On Thu, 17 Apr 2014 15:55:10 -0400, Walter Bright <newshou...@digitalmars.com> wrote:

On 4/17/2014 12:41 PM, Steven Schveighoffer wrote:
On Thu, 17 Apr 2014 14:47:00 -0400, Walter Bright <newshou...@digitalmars.com>
wrote:

On 4/17/2014 10:05 AM, Steven Schveighoffer wrote:
Obj-C only uses ARC for a minority of the objects.
Really? Every Obj-C API I've seen uses Objective-C objects, which all use RC.

And what about all allocated items?

What do you mean?

Can you call malloc() ?

Of course. And then I can wrap it in NSData or NSMutableData.

A UI is a good use case for ARC. A UI doesn't require high performance.
I've written video processing/players on iOS, they all use blocks and reference counting, including to do date/time processing per frame. All while using RC
network buffers. And it works quite smoothly.

And did you use ref counting for all allocations and all pointers?

Yes.

You never used malloc? for anything? or stack allocated anything? or had any pointers to anything that weren't ref counted?

How did that work for printf?

I didn't exactly use printf, iOS has no console. NSLog logs to the xcode console, and that works great.

But we used FILE * plenty. And I've had no problems.

There's no doubt that ref counting can be used successfully here and there, with a competent programmer knowing when he can just convert it to a raw
pointer and use that.

The compiler treats pointers to NSObject-derived differently than pointers to
structs and raw bytes.

So there *are* regular pointers.

Of course, all C code is valid Objective-C code.

There is no need to know, you just use them like normal
pointers, and the compiler inserts the retain/release calls for you.

I know that with ARC the compiler inserts the code for you. That doesn't make it costless.

I'm not saying it's costless. I'm saying the cost is something I didn't notice performance-wise.
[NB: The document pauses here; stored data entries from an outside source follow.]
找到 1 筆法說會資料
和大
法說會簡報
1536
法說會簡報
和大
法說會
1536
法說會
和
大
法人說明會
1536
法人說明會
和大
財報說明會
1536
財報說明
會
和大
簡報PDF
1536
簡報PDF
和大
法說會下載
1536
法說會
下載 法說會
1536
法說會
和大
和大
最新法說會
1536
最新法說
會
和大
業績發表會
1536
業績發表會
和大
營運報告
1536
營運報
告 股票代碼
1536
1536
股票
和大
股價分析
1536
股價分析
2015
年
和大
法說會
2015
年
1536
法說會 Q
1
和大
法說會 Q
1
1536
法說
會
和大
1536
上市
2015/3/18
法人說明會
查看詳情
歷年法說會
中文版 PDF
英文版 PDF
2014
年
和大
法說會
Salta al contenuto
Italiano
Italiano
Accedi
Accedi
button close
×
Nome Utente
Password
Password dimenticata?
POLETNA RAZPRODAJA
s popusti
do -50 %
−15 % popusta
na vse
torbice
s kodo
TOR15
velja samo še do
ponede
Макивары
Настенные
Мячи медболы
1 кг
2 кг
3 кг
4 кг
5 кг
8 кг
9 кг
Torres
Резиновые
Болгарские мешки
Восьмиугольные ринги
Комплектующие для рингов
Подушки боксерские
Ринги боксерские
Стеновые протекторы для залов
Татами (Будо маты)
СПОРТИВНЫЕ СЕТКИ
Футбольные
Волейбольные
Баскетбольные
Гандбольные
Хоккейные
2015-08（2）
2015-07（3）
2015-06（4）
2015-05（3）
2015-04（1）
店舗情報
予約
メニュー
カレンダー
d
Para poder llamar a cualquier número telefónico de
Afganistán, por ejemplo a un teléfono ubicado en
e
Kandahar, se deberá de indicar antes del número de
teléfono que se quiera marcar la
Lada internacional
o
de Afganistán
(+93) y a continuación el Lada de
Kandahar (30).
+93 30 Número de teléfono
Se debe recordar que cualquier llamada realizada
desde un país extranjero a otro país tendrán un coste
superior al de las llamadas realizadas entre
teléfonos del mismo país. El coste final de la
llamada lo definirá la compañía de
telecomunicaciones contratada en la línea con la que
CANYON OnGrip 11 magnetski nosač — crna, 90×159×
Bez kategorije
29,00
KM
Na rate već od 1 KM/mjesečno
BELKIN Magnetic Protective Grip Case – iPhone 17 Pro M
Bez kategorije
But my point is, pointers are pointers. I use them the same whether they are ARC pointers or normal pointers (they are even declared the same way), but the compiler treats them differently.
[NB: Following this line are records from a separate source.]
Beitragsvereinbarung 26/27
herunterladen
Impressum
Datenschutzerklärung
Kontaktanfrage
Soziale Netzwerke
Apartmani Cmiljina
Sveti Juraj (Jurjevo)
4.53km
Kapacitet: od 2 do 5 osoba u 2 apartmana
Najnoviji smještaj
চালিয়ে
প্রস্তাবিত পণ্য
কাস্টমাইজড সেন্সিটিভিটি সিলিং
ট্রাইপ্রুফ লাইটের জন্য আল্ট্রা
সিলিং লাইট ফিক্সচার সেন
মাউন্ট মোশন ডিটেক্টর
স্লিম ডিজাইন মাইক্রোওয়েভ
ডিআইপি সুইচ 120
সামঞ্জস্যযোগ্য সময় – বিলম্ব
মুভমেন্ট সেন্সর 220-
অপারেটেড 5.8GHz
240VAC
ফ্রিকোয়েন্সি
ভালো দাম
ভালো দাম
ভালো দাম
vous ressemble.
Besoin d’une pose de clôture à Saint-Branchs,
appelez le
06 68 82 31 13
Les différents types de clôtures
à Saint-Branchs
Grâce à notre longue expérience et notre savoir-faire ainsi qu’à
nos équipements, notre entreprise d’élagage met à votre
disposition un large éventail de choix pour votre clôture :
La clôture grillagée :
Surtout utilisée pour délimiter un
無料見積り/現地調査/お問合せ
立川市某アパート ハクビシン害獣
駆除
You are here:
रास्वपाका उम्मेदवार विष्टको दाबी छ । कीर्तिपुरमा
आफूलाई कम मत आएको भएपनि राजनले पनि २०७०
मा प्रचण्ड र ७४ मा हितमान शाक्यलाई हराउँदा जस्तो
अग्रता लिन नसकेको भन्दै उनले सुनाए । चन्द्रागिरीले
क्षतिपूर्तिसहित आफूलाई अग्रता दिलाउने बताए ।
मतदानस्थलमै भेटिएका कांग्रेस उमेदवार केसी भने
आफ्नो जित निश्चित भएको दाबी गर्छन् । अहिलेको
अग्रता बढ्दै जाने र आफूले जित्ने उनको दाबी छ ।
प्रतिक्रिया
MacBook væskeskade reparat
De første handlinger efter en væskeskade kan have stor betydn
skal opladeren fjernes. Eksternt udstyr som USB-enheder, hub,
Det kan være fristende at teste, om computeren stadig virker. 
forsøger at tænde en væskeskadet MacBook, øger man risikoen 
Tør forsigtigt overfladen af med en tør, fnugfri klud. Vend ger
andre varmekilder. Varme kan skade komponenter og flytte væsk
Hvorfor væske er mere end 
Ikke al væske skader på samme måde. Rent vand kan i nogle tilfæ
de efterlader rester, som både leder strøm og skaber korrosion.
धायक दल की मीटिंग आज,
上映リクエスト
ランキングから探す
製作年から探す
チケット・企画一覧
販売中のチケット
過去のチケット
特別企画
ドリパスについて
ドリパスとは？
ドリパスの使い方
And remember that if you have exceptions, then all the dec code needs to be in
exception unwind handlers.

I haven't really used exceptions, but they automatically handle the reference
counting.

I know it's done automatically. But you might be horrified at what the generated code looks like.


Perhaps a reason to avoid exceptions :) I generally do anyway, even in D.